El príncipe de la paz
Murió sin ganas de ganas de vivir. Hubiera preferido esperar el advenimiento -es el significado de Adviento; hoy, su primer domingo y el quinto aniversario del tránsito del cardenal Tarancón- anunciado de Jesús en este nuestro valle de lágrimas, que tener que partir él a su encuentro. Se sabía peregrino en camino hacia la patria definitiva -"que tarde, no tinc ni gens ni mica de pressa", me dijo al cumplir los ochenta-, creía que la vida no se acaba, se trasforma, pero poseía la virtud del sabio gozo de alentar. Y, eso, ya chocaba, en aquella negra España de grises horizontes. ¡Cómo no iban a quererlo llevar al paredón los oscuros aguiluchos imperiales!Con parejo placer fumaba caldo -cada ideal partido en dos y plegat como los nuestros- y episcopales puros montecristos; podría haber distinguido un langostino de Vinaròs de otro de Benicarló y no porque los devorara con asiduidad; no, lo digo como síntoma y parábola de su gran capacidad de encarnarse en el mundo y la gente, de ejercer la igualadora germanor sin renunciar a su altura espiritual y exquisitez cultural ni a la eminencia del príncipe, que, además lo era de la monarquía electiva más antigua del universo.
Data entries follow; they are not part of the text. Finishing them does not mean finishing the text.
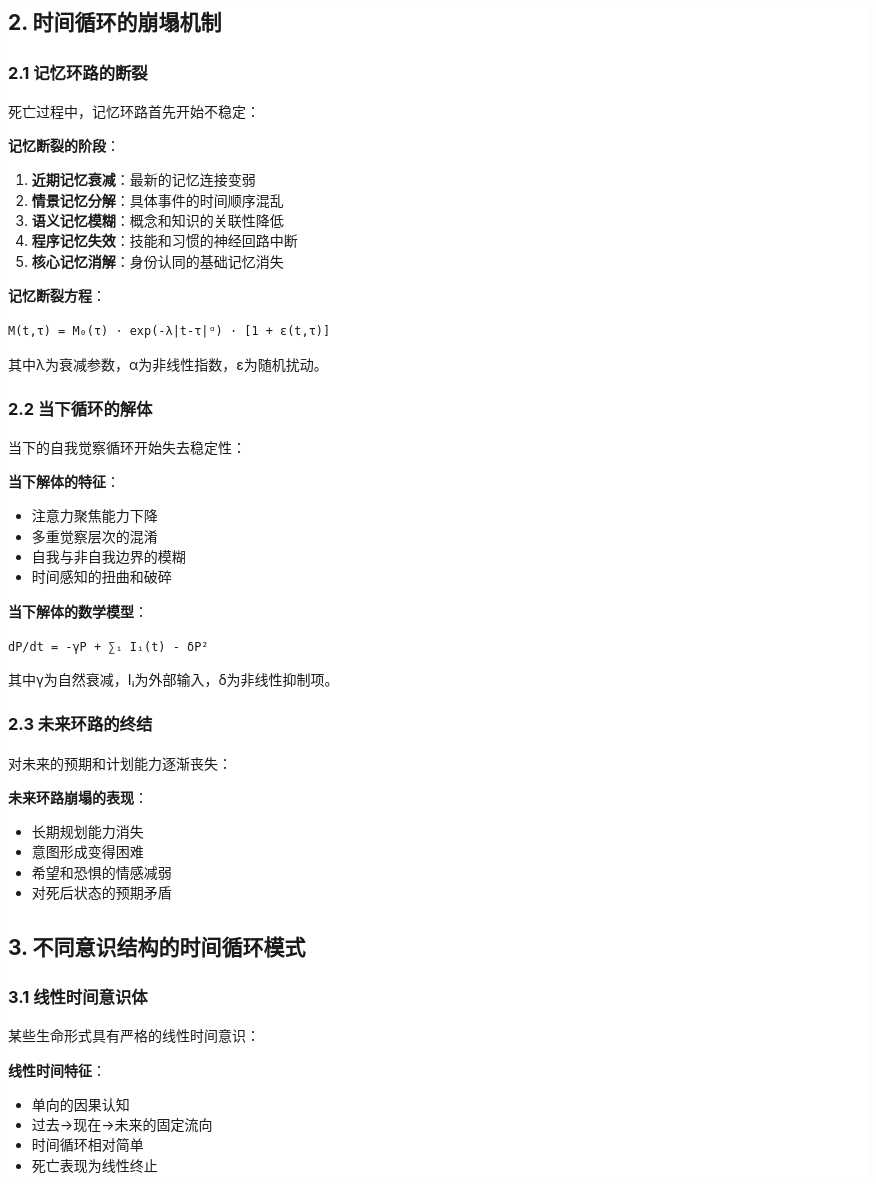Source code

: ## 2. 时间循环的崩塌机制

### 2.1 记忆环路的断裂

死亡过程中，记忆环路首先开始不稳定：

**记忆断裂的阶段**：
1. **近期记忆衰减**：最新的记忆连接变弱
2. **情景记忆分解**：具体事件的时间顺序混乱
3. **语义记忆模糊**：概念和知识的关联性降低
4. **程序记忆失效**：技能和习惯的神经回路中断
5. **核心记忆消解**：身份认同的基础记忆消失

**记忆断裂方程**：
```
M(t,τ) = M₀(τ) · exp(-λ|t-τ|ᵅ) · [1 + ε(t,τ)]
```
其中λ为衰减参数，α为非线性指数，ε为随机扰动。

### 2.2 当下循环的解体

当下的自我觉察循环开始失去稳定性：

**当下解体的特征**：
- 注意力聚焦能力下降
- 多重觉察层次的混淆
- 自我与非自我边界的模糊
- 时间感知的扭曲和破碎

**当下解体的数学模型**：
```
dP/dt = -γP + ∑ᵢ Iᵢ(t) - δP²
```
其中γ为自然衰减，Iᵢ为外部输入，δ为非线性抑制项。

### 2.3 未来环路的终结

对未来的预期和计划能力逐渐丧失：

**未来环路崩塌的表现**：
- 长期规划能力消失
- 意图形成变得困难
- 希望和恐惧的情感减弱
- 对死后状态的预期矛盾

## 3. 不同意识结构的时间循环模式

### 3.1 线性时间意识体

某些生命形式具有严格的线性时间意识：

**线性时间特征**：
- 单向的因果认知
- 过去→现在→未来的固定流向
- 时间循环相对简单
- 死亡表现为线性终止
Este hombre de acción -ya un xiquet sense atur-, valenciano ejerciente, vitalista, dialogante, conciliador, amante de la música, la cocina y la picadura sabut, creyente como Juan XXIII, buscador de la verdad como Pablo VI, vive en su testimonio y decisivo trabajo: desmontó el nacional-catolicismo -obispos talibanes ahora lo remontan- y al impedir el clericalismo, destruyó el anticlericalismo. La transición sin él, un drama. Cualquier otro estado no mezquino hubiera distinguido con los máximos honores civiles al cardenal de la reconciliación, a príncipe de la paz, mossén Vicent, para los amigos.